The aim of this analysis was to compare the antihypertensive efficacy in the early morning hours and tolerability of oral FDCs of telmisartan/hydrochlorothiazide (HCTZ) (40/12.5 mg [T40/H12.5] and 80/12.5 mg [T80/H12.5]) versus a low-dose FDC of losartan 50 mg/HCTZ 12.5 mg (L50/H12.5).
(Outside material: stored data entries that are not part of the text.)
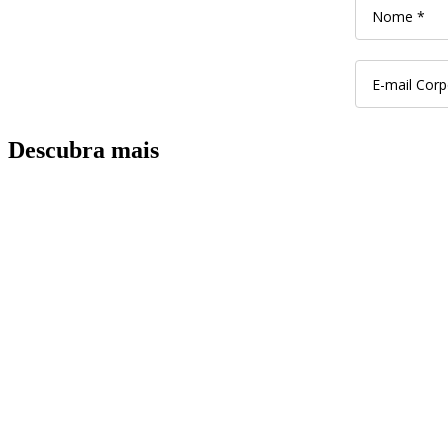
Descubra mais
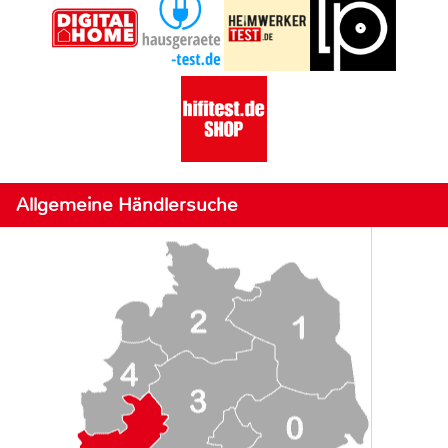
Allgemeine Händlersuche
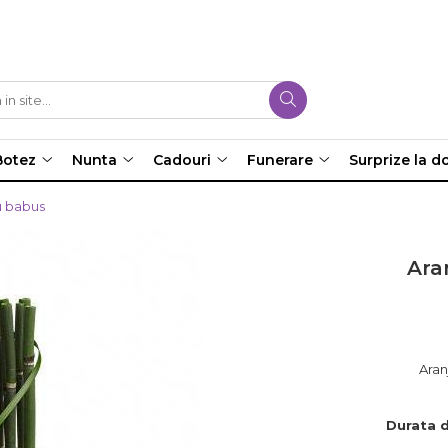
Botez
Nunta
Cadouri
Funerare
Surprize la do
u babus
Ara
Aran
Durata d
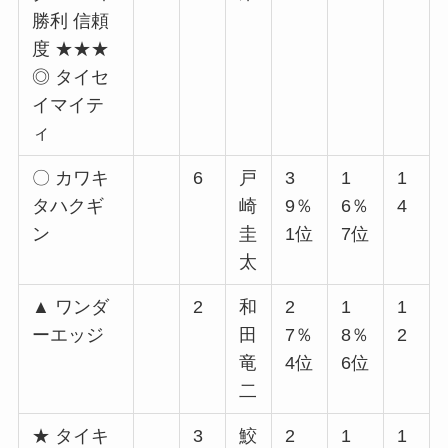
勝利 信頼
度 ★★★
◎ タイセ
イマイテ
ィ
〇 カワキ
6
戸
3
1
1
タハクギ
崎
9％
6％
4
ン
圭
1位
7位
太
▲ ワンダ
2
和
2
1
1
ーエッジ
田
7％
8％
2
竜
4位
6位
二
★ タイキ
3
鮫
2
1
1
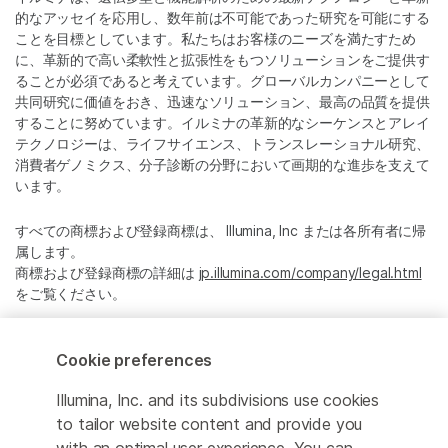
的なアッセイを応用し、数年前は不可能であった研究を可能にする
ことを目標としています。私たちはお客様のニーズを満たすため
に、革新的で高い柔軟性と拡張性をもつソリューションをご提供す
ることが必須であると考えています。グローバルカンパニーとして
共同研究に価値をおき、迅速なソリューション、最高の品質を提供
することに努めています。イルミナの革新的なシーケンスとアレイ
テクノロジーは、ライフサイエンス、トランスレーショナル研究、
消費者ゲノミクス、分子診断の分野において画期的な進歩を支えて
います。
すべての商標および登録商標は、 Illumina, Inc または各所有者に帰
属します。
商標および登録商標の詳細は
jp.illumina.com/company/legal.html
をご覧ください。
Cookie Management Center
Cookie preferences
プライバシーポリシ
Illumina, Inc. and its subdivisions use cookies
to tailor website content and provide you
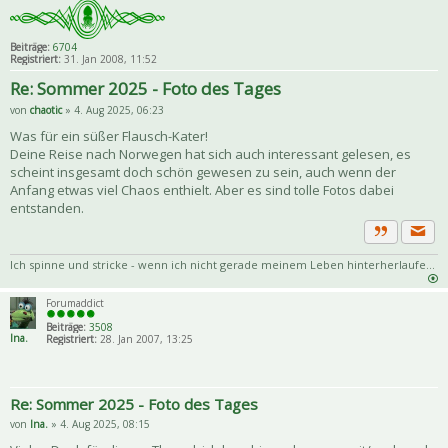
Beiträge:
6704
Registriert:
31. Jan 2008, 11:52
Re: Sommer 2025 - Foto des Tages
von
chaotic
» 4. Aug 2025, 06:23
Was für ein süßer Flausch-Kater!
Deine Reise nach Norwegen hat sich auch interessant gelesen, es
scheint insgesamt doch schön gewesen zu sein, auch wenn der
Anfang etwas viel Chaos enthielt. Aber es sind tolle Fotos dabei
entstanden.
Priva
Zitat
Ich spinne und stricke - wenn ich nicht gerade meinem Leben hinterherlaufe...
Forumaddict
Beiträge:
3508
Ina.
Registriert:
28. Jan 2007, 13:25
Re: Sommer 2025 - Foto des Tages
von
Ina.
» 4. Aug 2025, 08:15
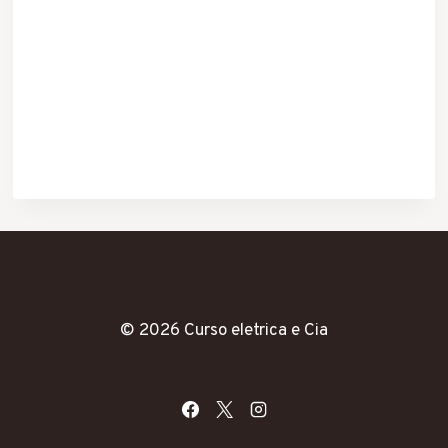
© 2026 Curso eletrica e Cia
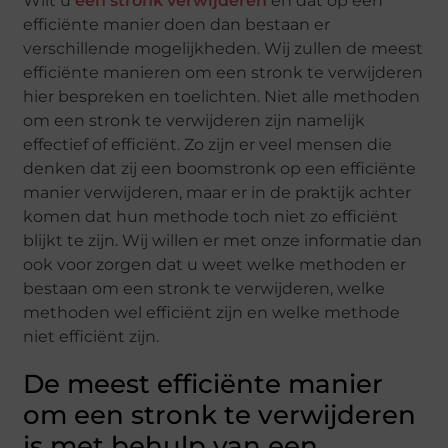
Wilt u
een stronk verwijderen
en dat op een
efficiënte manier doen dan bestaan er
verschillende mogelijkheden. Wij zullen de meest
efficiënte manieren om een stronk te verwijderen
hier bespreken en toelichten. Niet alle methoden
om een stronk te verwijderen zijn namelijk
effectief of efficiënt. Zo zijn er veel mensen die
denken dat zij een boomstronk op een efficiënte
manier verwijderen, maar er in de praktijk achter
komen dat hun methode toch niet zo efficiënt
blijkt te zijn. Wij willen er met onze informatie dan
ook voor zorgen dat u weet welke methoden er
bestaan om een stronk te verwijderen, welke
methoden wel efficiënt zijn en welke methode
niet efficiënt zijn.
De meest efficiënte manier
om een stronk te verwijderen
is met behulp van een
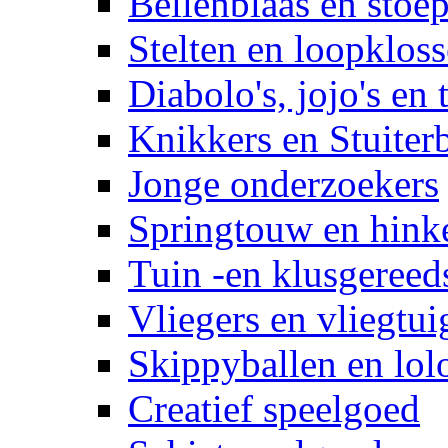
Bellenblaas en stoep
Stelten en loopklos
Diabolo's, jojo's en 
Knikkers en Stuiter
Jonge onderzoekers
Springtouw en hinke
Tuin -en klusgereed
Vliegers en vliegtui
Skippyballen en lol
Creatief speelgoed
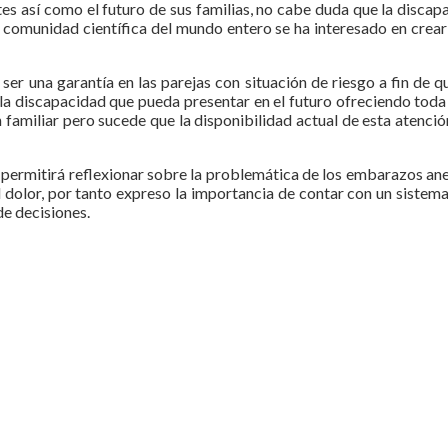
tes así como el futuro de sus familias, no cabe duda que la disca
 comunidad científica del mundo entero se ha interesado en crear 
er una garantía en las parejas con situación de riesgo a fin de q
y la discapacidad que pueda presentar en el futuro ofreciendo toda 
n familiar pero sucede que la disponibilidad actual de esta atenci
, permitirá reflexionar sobre la problemática de los embarazos ane
 dolor, por tanto expreso la importancia de contar con un sistema
de decisiones.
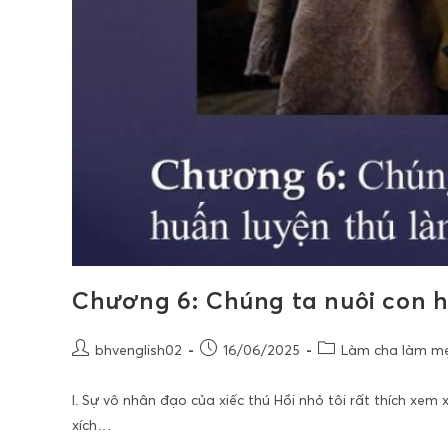
Chương 6: Chúng ta nuôi con h
bhvenglish02
16/06/2025
Làm cha làm mẹ,
I. Sự vô nhân đạo của xiếc thú Hồi nhỏ tôi rất thích xem
xích…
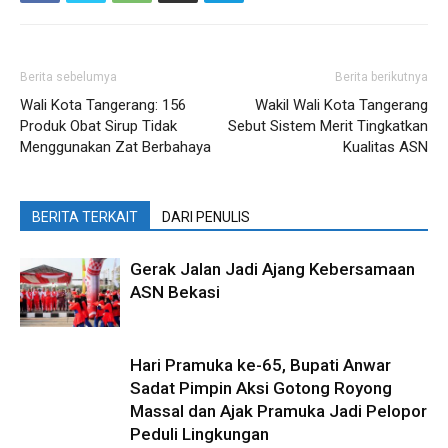
Berita sebelumya
Berita berikutnya
Wali Kota Tangerang: 156
Wakil Wali Kota Tangerang
Produk Obat Sirup Tidak
Sebut Sistem Merit Tingkatkan
Menggunakan Zat Berbahaya
Kualitas ASN
BERITA TERKAIT
DARI PENULIS
Gerak Jalan Jadi Ajang Kebersamaan
ASN Bekasi
Hari Pramuka ke-65, Bupati Anwar
Sadat Pimpin Aksi Gotong Royong
Massal dan Ajak Pramuka Jadi Pelopor
Peduli Lingkungan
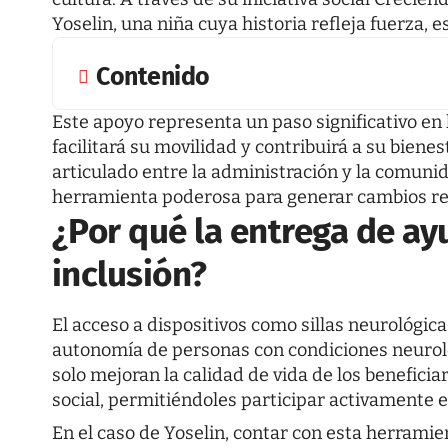
Yoselin, una niña cuya historia refleja fuerza, e
Contenido
Este apoyo representa un paso significativo en l
facilitará su movilidad y contribuirá a su bienes
articulado entre la administración y la comuni
herramienta poderosa para generar cambios re
¿Por qué la entrega de ay
inclusión?
El acceso a dispositivos como sillas neurológica
autonomía de personas con condiciones neuroló
solo mejoran la calidad de vida de los benefici
social, permitiéndoles participar activamente e
En el caso de Yoselin, contar con esta herrami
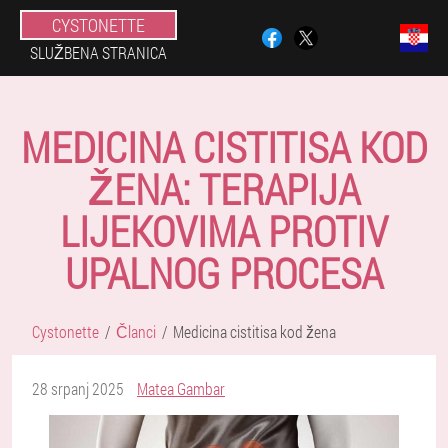
CYSTONETTE
SLUŽBENA STRANICA
MEDICINA CISTITISA KOD
ŽENA: TERAPIJA
LIJEKOVIMA PROTIV
UPALNOG PROCESA
Cystonette
Članci
Medicina cistitisa kod žena
28 srpanj 2025
Matea Gambar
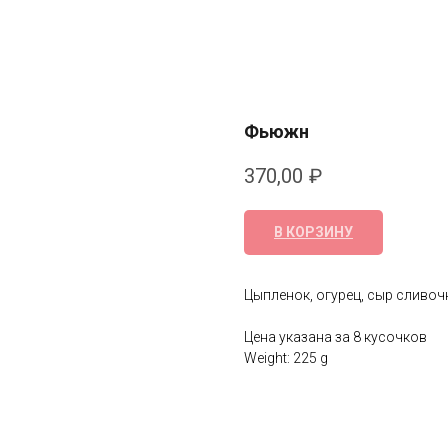
Фьюжн
370,00
₽
В КОРЗИНУ
Цыпленок, огурец, сыр сливочн
Цена указана за 8 кусочков
Weight: 225 g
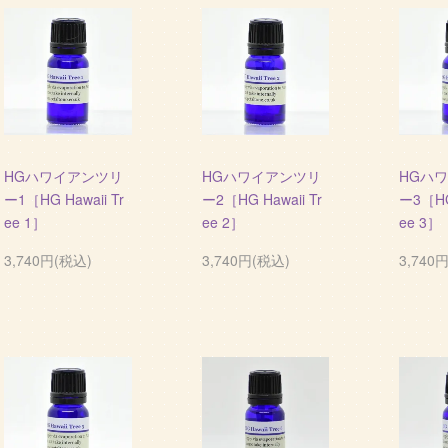
HGハワイアンツリ
HGハワイアンツリ
HGハ
ー1［HG Hawaii Tr
ー2［HG Hawaii Tr
ー3［HG 
ee 1］
ee 2］
ee 3］
3,740円(税込)
3,740円(税込)
3,740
Data from 2 similarly designed prospective, randomized, open-label, blinded-end point (PROBE) studies were pooled and analyzed. The studies were conducted at 72 centers across the United States, and 70 centers in Canada, Europe (9 countries), and the Philippines. Adult male and female patients with mild to moderate essential hypertension (24-hour mean ambulatory diastolic BP [DBP], > or =85 mm Hg; seated cuff DBP, 90-109 mm Hg) were enrolled. Patients were randomly assigned to receive T40/H12.5, L50/H12.5, or T80/H12.5, QD (morning) for 6 weeks. Antihypertensive efficacy was assessed using 24-hour ambulatory BP monitoring (ABPM) and cuff sphygmomanometry at trough, performed at baseline and on completion of active treatment. The primary end point was the reduction from baseline in mean ambulatory DBP over the last 6 hours of the dosing interval. Secondary end points included other ABPM- and clinic-derived changes in DBP and systolic BP (SBP), and control and response rates (SBP response defined as 24-hour mean SBP <130 mm Hg and/or reduction from baseline > or =10 mm Hg; DBP response defined as 24-hour mean DBP <85 mm Hg or reduction from baseline > or =10 mm Hg; DBP control defined as 24-hour mean DBP <85 mm Hg). Tolerability was assessed using patient interview, spontaneous reporting, and clinical evaluation.
A total of 1402 patients were enrolled(876 men, 525 women; mean [SD] age, 53.1 [9.9] years) (T40/H12.5, n = 517; L50/H12.5, n = 518; and T80/H12.5, n = 367). With T40/H12.5, the mean reduction in last-6-hour mean ambulatory DBP was 1.8 mm Hg greater compared with that achieved with L50/H12.5 (-11.3 [0.4] vs -9.4 [0.4] mm Hg; P < 0.001), and with T80/H12.5, the mean reduction was 2.6 mm Hg greater compared with that achieved with L50/H12.5 (-12.0 [0.4] vs -9.4 [0.4] mm Hg; P < 0.001). Analysis of secondary end points found that greater BP reduction occurred with T40/H12.5 and T80/H12.5 compared with L50/H12.5. ABPM SBP control and response rates were similar between the 3 groups, but the ABPM DBP control and response rates were significantly higher with T80/H12.5 compared with L50/H12.5 (46.6% vs 34.0% [P < 0.002] and 69.4% vs 55.0% [P < 0.001], respectively). Clinic SBP and DBP control and response rates were higher with T40/H12.5 and T80/H12.5 compared with L50/H12.5 (SBP response, 80.4% and 80.8% vs 68.5% [both, P < 0.001]; DBP response, 66.1% and 67.4% vs 54.4% [both, P < 0.001]; DBP control, 56.5% and 56.4% vs 44.1% [both, P < 0.001]). The 2 most commonly recorded adverse events (AEs) were headache (T40/H12.5, 2.9%; L50/H12.5, 3.3%; and T80/H12.5, 3.0%) and dizziness (1.2%, 2.1%, and 3.0%, respectively). Most AEs were mild to moderate.
The results of this pooled analysis of2 PROBE studies in adult patients with mild to moderate essential hypertension suggest that T40/H12.5 and T80/H12.5 conferred greater DBP and SBP control compared with low-dose L50/H12.5, including during the last 6 hours of the dosing interval. All 3 treatments were well tolerated.